NVIDIA releases Nemotron 3 Ultra, an open 550B MoE hybrid Mamba-Transformer for long-running agents

Nemotron 3 Ultra is NVIDIA's flagship open model release, a 550B-parameter Mixture-of-Experts system that combines Mamba (state-space) and attention layers in a hybrid architecture. The design goal is efficiency for long-horizon agentic workloads: keeping accuracy high while cutting the cost and latency of long context.
The headline performance claims are an up-to-6x inference throughput advantage over comparable open LLMs at similar accuracy, a 1-million-token context window, and a best-in-set non-hallucination score of 78.7 on the AA-Omniscience benchmark.

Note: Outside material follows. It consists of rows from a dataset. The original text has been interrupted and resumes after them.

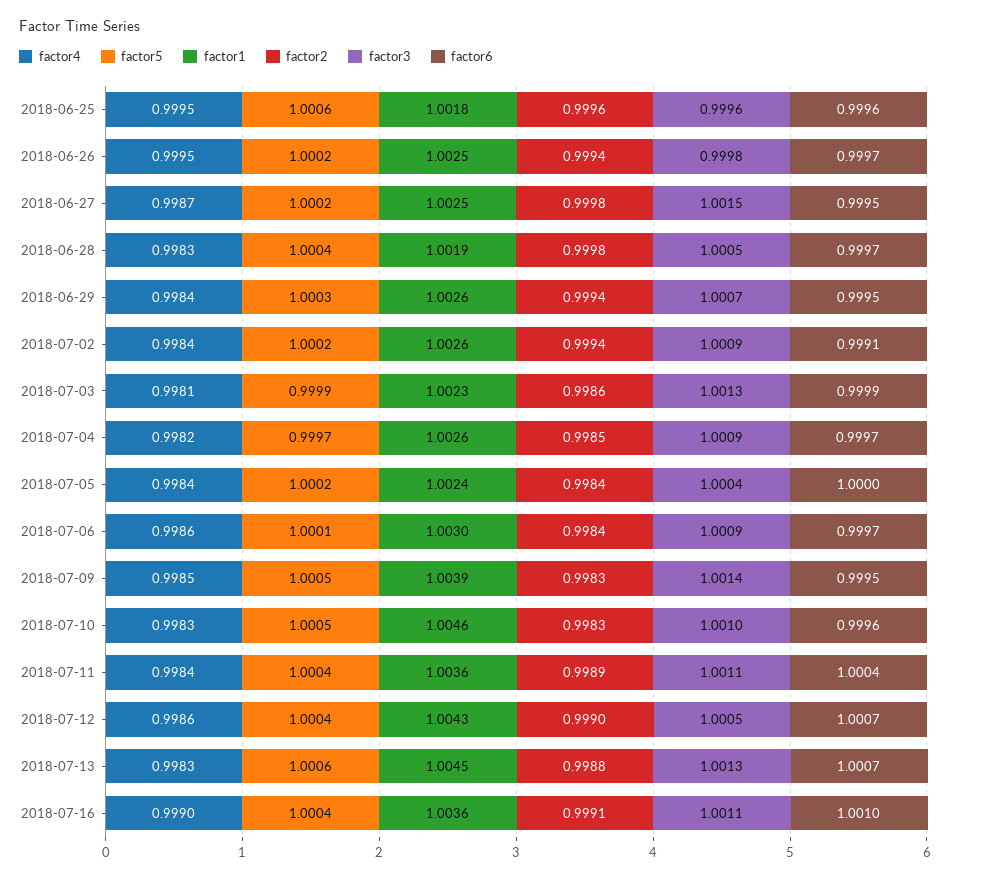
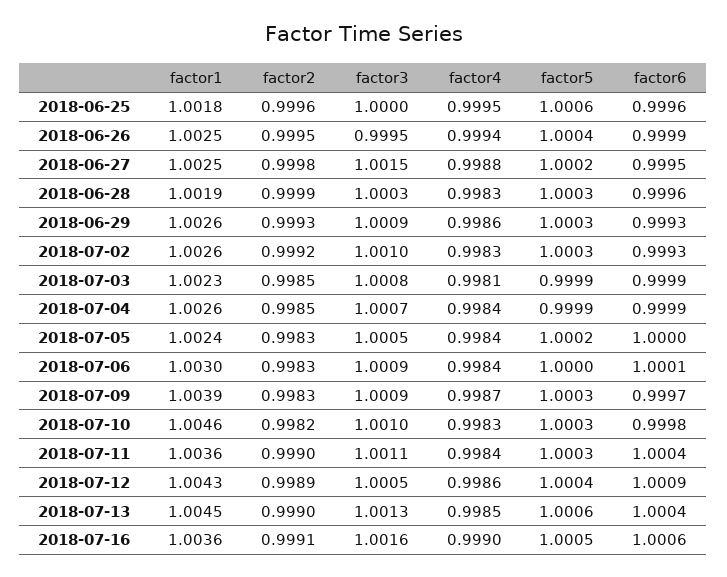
  {
    "factor4": {
      "2018-06-25": 0.9995,
-     "2018-06-26": 0.9995,
+     "2018-06-26": 0.9994,
-     "2018-06-27": 0.9987,
+     "2018-06-27": 0.9988,
      "2018-06-28": 0.9983,
-     "2018-06-29": 0.9984,
+     "2018-06-29": 0.9986,
-     "2018-07-02": 0.9984,
+     "2018-07-02": 0.9983,
      "2018-07-03": 0.9981,
-     "2018-07-04": 0.9982,
+     "2018-07-04": 0.9984,
      "2018-07-05": 0.9984,
-     "2018-07-06": 0.9986,
+     "2018-07-06": 0.9984,
-     "2018-07-09": 0.9985,
+     "2018-07-09": 0.9987,
      "2018-07-10": 0.9983,
      "2018-07-11": 0.9984,
      "2018-07-12": 0.9986,
-     "2018-07-13": 0.9983,
+     "2018-07-13": 0.9985,
      "2018-07-16": 0.999
    },
    "factor5": {
      "2018-06-25": 1.0006,
-     "2018-06-26": 1.0002,
+     "2018-06-26": 1.0004,
      "2018-06-27": 1.0002,
-     "2018-06-28": 1.0004,
+     "2018-06-28": 1.0003,
      "2018-06-29": 1.0003,
-     "2018-07-02": 1.0002,
+     "2018-07-02": 1.0003,
      "2018-07-03": 0.9999,
-     "2018-07-04": 0.9997,
+     "2018-07-04": 0.9999,
      "2018-07-05": 1.0002,
-     "2018-07-06": 1.0001,
+     "2018-07-06": 1,
-     "2018-07-09": 1.0005,
+     "2018-07-09": 1.0003,
-     "2018-07-10": 1.0005,
+     "2018-07-10": 1.0003,
-     "2018-07-11": 1.0004,
+     "2018-07-11": 1.0003,
      "2018-07-12": 1.0004,
      "2018-07-13": 1.0006,
-     "2018-07-16": 1.0004
+     "2018-07-16": 1.0005
    },
    "factor1": {
      "2018-06-25": 1.0018,
      "2018-06-26": 1.0025,
      "2018-06-27": 1.0025,
      "2018-06-28": 1.0019,
      "2018-06-29": 1.0026,
      "2018-07-02": 1.0026,
      "2018-07-03": 1.0023,
      "2018-07-04": 1.0026,
      "2018-07-05": 1.0024,
      "2018-07-06": 1.003,
      "2018-07-09": 1.0039,
      "2018-07-10": 1.0046,
      "2018-07-11": 1.0036,
      "2018-07-12": 1.0043,
      "2018-07-13": 1.0045,
      "2018-07-16": 1.0036
    },
    "factor2": {
      "2018-06-25": 0.9996,
-     "2018-06-26": 0.9994,
+     "2018-06-26": 0.9995,
      "2018-06-27": 0.9998,
-     "2018-06-28": 0.9998,
+     "2018-06-28": 0.9999,
-     "2018-06-29": 0.9994,
+     "2018-06-29": 0.9993,
-     "2018-07-02": 0.9994,
+     "2018-07-02": 0.9992,
-     "2018-07-03": 0.9986,
+     "2018-07-03": 0.9985,
      "2018-07-04": 0.9985,
-     "2018-07-05": 0.9984,
+     "2018-07-05": 0.9983,
-     "2018-07-06": 0.9984,
+     "2018-07-06": 0.9983,
      "2018-07-09": 0.9983,
-     "2018-07-10": 0.9983,
+     "2018-07-10": 0.9982,
-     "2018-07-11": 0.9989,
+     "2018-07-11": 0.999,
-     "2018-07-12": 0.999,
+     "2018-07-12": 0.9989,
-     "2018-07-13": 0.9988,
+     "2018-07-13": 0.999,
      "2018-07-16": 0.9991
    },
    "factor3": {
-     "2018-06-25": 0.9996,
+     "2018-06-25": 1,
-     "2018-06-26": 0.9998,
+     "2018-06-26": 0.9995,
      "2018-06-27": 1.0015,
-     "2018-06-28": 1.0005,
+     "2018-06-28": 1.0003,
-     "2018-06-29": 1.0007,
+     "2018-06-29": 1.0009,
-     "2018-07-02": 1.0009,
+     "2018-07-02": 1.001,
-     "2018-07-03": 1.0013,
+     "2018-07-03": 1.0008,
-     "2018-07-04": 1.0009,
+     "2018-07-04": 1.0007,
-     "2018-07-05": 1.0004,
+     "2018-07-05": 1.0005,
      "2018-07-06": 1.0009,
-     "2018-07-09": 1.0014,
+     "2018-07-09": 1.0009,
      "2018-07-10": 1.001,
      "2018-07-11": 1.0011,
      "2018-07-12": 1.0005,
      "2018-07-13": 1.0013,
-     "2018-07-16": 1.0011
+     "2018-07-16": 1.0016
    },
    "factor6": {
      "2018-06-25": 0.9996,
-     "2018-06-26": 0.9997,
+     "2018-06-26": 0.9999,
      "2018-06-27": 0.9995,
-     "2018-06-28": 0.9997,
+     "2018-06-28": 0.9996,
-     "2018-06-29": 0.9995,
+     "2018-06-29": 0.9993,
-     "2018-07-02": 0.9991,
+     "2018-07-02": 0.9993,
      "2018-07-03": 0.9999,
-     "2018-07-04": 0.9997,
+     "2018-07-04": 0.9999,
      "2018-07-05": 1,
-     "2018-07-06": 0.9997,
+     "2018-07-06": 1.0001,
-     "2018-07-09": 0.9995,
+     "2018-07-09": 0.9997,
-     "2018-07-10": 0.9996,
+     "2018-07-10": 0.9998,
      "2018-07-11": 1.0004,
-     "2018-07-12": 1.0007,
+     "2018-07-12": 1.0009,
-     "2018-07-13": 1.0007,
+     "2018-07-13": 1.0004,
-     "2018-07-16": 1.001
+     "2018-07-16": 1.0006
    }
  }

The hybrid Mamba-Attention approach is what enables the throughput gains — state-space layers scale better with sequence length than pure attention.
Strategically, releasing a top open model serves NVIDIA's real business: selling GPUs. A capable open model optimized for NVIDIA hardware drives more inference demand on its chips. The release also grows the Nemotron Coalition, which now includes Mistral, Cursor, LangChain, Perplexity, Nous Research and Prime Intellect.
The model landed at 313 points on r/LocalLLaMA with strong interest in the open BF16 weights, though at 550B parameters local deployment is out of reach for most. Watch independent benchmarking of the 6x throughput claim and how it stacks against DeepSeek V4 and Qwen3.7-Max on agentic tasks.